"I'd be an unkind king unless I help my kin": Christ's Peace and Versions of Peace in William Langland's Piers Plowman
Sheryl Overmyer received her doctorate from Duke University, Department of Religion in 2010, under the supervision of Stanley Hauerwas and David Aers. She is an Associate Professor of Catholic Studies at DePaul University and the author of Two Guides for the Journey: Thomas Aquinas and William Langland on the Virtues (Cascade, 2016). To answer questions of fundamental moral theology, she enlists the help of Thomas Aquinas, William Langland, and (of recent note) the psychological sciences.

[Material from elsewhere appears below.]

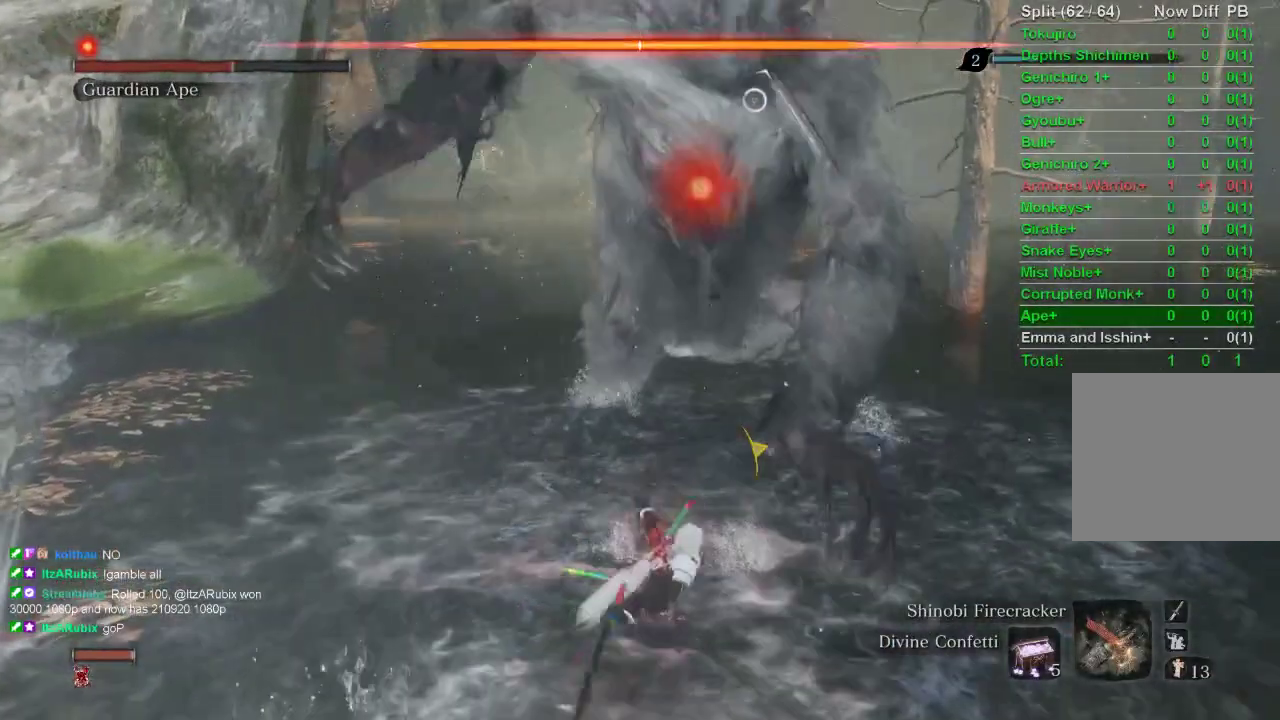
{"buttons": [], "left_stick": "up", "right_stick": "center", "events": [[317, "R1", "up"], [383, "R1", "down"], [433, "R1", "up"]]}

A draft of her essay-in-progress, "'I'd be an unkind king unless I help my kin':
Christ's Peace and Versions of Peace in William Langland's Piers Plowman," should be read by participants ahead of the seminar (contact Dr. Michael Cornett at jmems@duke.edu to get a copy). The emerging essay is organized around the dramatic retelling of Christ's harrowing of hell in William Langland's Piers Plowman. Counterintuitively, Christ's harrowing of hell is the divine message of peace, an extension of the Incarnation and Christ's desire to extend mercy and love to humanity. This moment of true peace also provides the hermeneutic key to chart Langland's other figurations of Peace in the poem. Langland uses secondary notions of "peace" to describe institutions in crisis and the limits of creaturely participation in divine perfection. Taken together, true peace and various kinds of "peace" attest to Langland's skillful use of analogical language and differentiated use of theological concepts across the poem.